Passage to read>
▼▼▼
We talk a lot about Jesus as an example and great teacher. I catch myself saying it. Our problem isn’t Docetism. We have no problem believing in Jesus’ humanity. We have trouble talking about his divinity. It’s easy to call Jesus our example and not bat an eye, but we’re hesitant to stand straight and say, “Jesus is God.” A Bible scholar observed that among the first Christians there is almost no reference to Jesus as a great moral example or a spiritual teacher. They called him God.

There are times at social gatherings that I meet someone, and upon discovering I’m a pastor they feel obliged to offer personal information I would rather not hear. It goes one of two ways -- “This is why I believe and this is why I don’t.” A gentleman told me, “I have nothing against you Christians or the church. You do some helpful things, but I can’t believe what you do and keep my intellectual integrity. Religion is a projection of our anxiety and fear of death on to a caring God so we won’t go through life sucking our thumbs. No offense, pastor, but religion is a crutch for people who can’t face reality. The Bible is a human invention.”
▲▲▲
Records shown>
▼▼▼
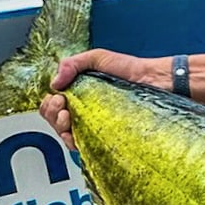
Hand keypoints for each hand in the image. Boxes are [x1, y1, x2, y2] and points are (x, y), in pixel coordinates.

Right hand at [40, 49, 163, 149]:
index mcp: (79, 93)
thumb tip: (54, 82)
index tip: (58, 97)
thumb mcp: (98, 58)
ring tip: (69, 117)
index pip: (52, 105)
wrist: (154, 81)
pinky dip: (74, 142)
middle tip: (63, 105)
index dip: (49, 103)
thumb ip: (72, 63)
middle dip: (52, 113)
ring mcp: (95, 124)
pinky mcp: (106, 135)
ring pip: (65, 134)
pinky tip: (76, 133)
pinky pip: (84, 146)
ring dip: (60, 127)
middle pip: (55, 120)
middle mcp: (84, 110)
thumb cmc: (130, 70)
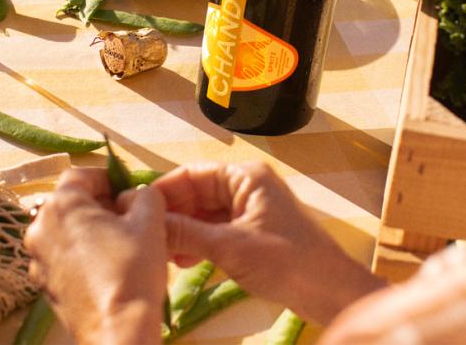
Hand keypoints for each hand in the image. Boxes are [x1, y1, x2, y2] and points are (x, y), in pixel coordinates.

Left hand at [24, 168, 166, 344]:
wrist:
▲▲▲
Problems to work on>
[a] Can you translate the sentence "We have trouble talking about his divinity." from the passage on Jesus' divinity into Spanish?
[b] Would you retype the passage on Jesus' divinity word for word, from "We talk a lot" to "called him God."?
You won't need the rows for this.

Response list>
[a] Nos cuesta hablar de su divinidad.

[b]
We talk a lot about Jesus as an example and great teacher. I catch myself saying it. Our problem isn’t Docetism. We have no problem believing in Jesus’ humanity. We have trouble talking about his divinity. It’s easy to call Jesus our example and not bat an eye, but we’re hesitant to stand straight and say, “Jesus is God.” A Bible scholar observed that among the first Christians there is almost no reference to Jesus as a great moral example or a spiritual teacher. They called him God.